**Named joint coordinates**
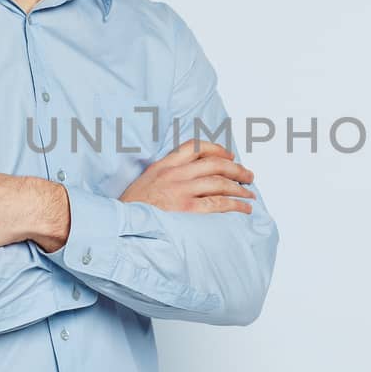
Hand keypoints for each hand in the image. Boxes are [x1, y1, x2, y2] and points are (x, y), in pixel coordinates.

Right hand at [120, 139, 256, 214]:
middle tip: (248, 176)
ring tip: (250, 193)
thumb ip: (166, 174)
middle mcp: (174, 174)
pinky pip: (217, 204)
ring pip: (219, 182)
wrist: (120, 224)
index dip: (217, 149)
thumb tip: (189, 176)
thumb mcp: (146, 181)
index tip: (229, 156)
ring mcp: (180, 191)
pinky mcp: (186, 209)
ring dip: (239, 187)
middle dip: (236, 169)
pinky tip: (244, 208)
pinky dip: (235, 204)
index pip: (194, 147)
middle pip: (214, 164)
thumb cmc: (132, 208)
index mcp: (164, 165)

**Problem to solve**
When a line in the data contains the string "pinky", copy that line.

**Task result**
pinky pip: (217, 204)
pinky mcp: (186, 209)
pinky tip: (244, 208)
pinky dip: (235, 204)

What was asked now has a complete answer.